App. Ct. 580, 585 (2006). Beyond that consideration, the judge
found that a parenting class would have been helpful for the
mother to understand the child's milestones, medical needs,
early intervention involvement, "challenges, speech and language
needs, and overall development." The judge properly considered
the mother's resistance to parenting classes, and the weight he
assigned to that evidence was within his discretion. See
Adoption of Quentin, 424 Mass. at 886 n.3.

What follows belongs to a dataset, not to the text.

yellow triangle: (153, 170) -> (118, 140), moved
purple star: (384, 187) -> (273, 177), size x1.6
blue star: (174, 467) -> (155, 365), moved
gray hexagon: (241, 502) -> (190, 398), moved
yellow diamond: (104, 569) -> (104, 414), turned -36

Even if, as the mother contends, she substantially complied
with all other action plan tasks, we discern no error by the
judge. Indeed, the judge credited testimony and reports
12 specifically recognizing that the mother consistently engaged in
individual therapy and worked with family stabilization
services. Despite her participation, the mother did not show
progress in understanding her shortcomings and stated
"repeatedly that she is an 'awesome parent' and the only thing
she needs to improve upon is finding stable housing." Even
though the mother engaged in some services, the judge concluded
that the mother's participation did not necessarily translate
into an understanding of her parenting deficiencies. See Care &
Protection of Martha, 407 Mass. 319, 328 (1990). We discern no
error in this determination. The judge was not obliged to
believe that the parenting skills of the mother had improved
simply because she cooperated with the department or showed good
intentions. See Adoption of Lorna, 46 Mass. App. Ct. 134, 143
(1999).
Future unfitness. In terminating parental rights, it is
also "appropriate for a judge to consider whether, on the basis
of credible evidence, there is a reasonable likelihood that the
parent's unfitness at the time of trial may be only temporary"

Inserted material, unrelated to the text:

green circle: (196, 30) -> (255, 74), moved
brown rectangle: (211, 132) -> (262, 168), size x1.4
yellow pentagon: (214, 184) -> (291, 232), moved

(citation omitted). Care & Protection of Zeb, 489 Mass. 783,
788 (2022). "Because childhood is fleeting, a parent's
unfitness is not temporary if it is reasonably likely to
continue for a prolonged or indeterminate period." Adoption of
Ilona, 459 Mass. at 60.
13 As evidence of her temporary unfitness, the mother points
to a line in a twenty-three page report of an expert clinician
noting that the mother "is capable of providing for [the
child's] basic needs with strong social support." The
clinician's statement is qualified by the crucial next sentence:
"However, she doesn't acknowledge that support is needed in
caring for a child." Evidence before the judge demonstrated
that the mother is resistant to support services because she
does not believe that she needs help parenting. See Adoption of
Luc, 484 Mass. at 146-147 (failure to recognize need for or to
engage consistently in treatment is relevant to determination of
unfitness). Thus, even though evidence shows that the mother
loves the child, made efforts to participate in many department
services, and had some parenting strengths, the record supports
the judge's determination that the mother is unable to
14 comprehend the necessary steps towards obtaining and maintaining
a safe environment for her child and that the mother "will
remain unfit indefinitely."
Decree affirmed.
By the Court (Meade, Sacks & Hodgens, JJ.2),
Clerk
Entered: February 11, 2025.
2 The panelists are listed in order of seniority.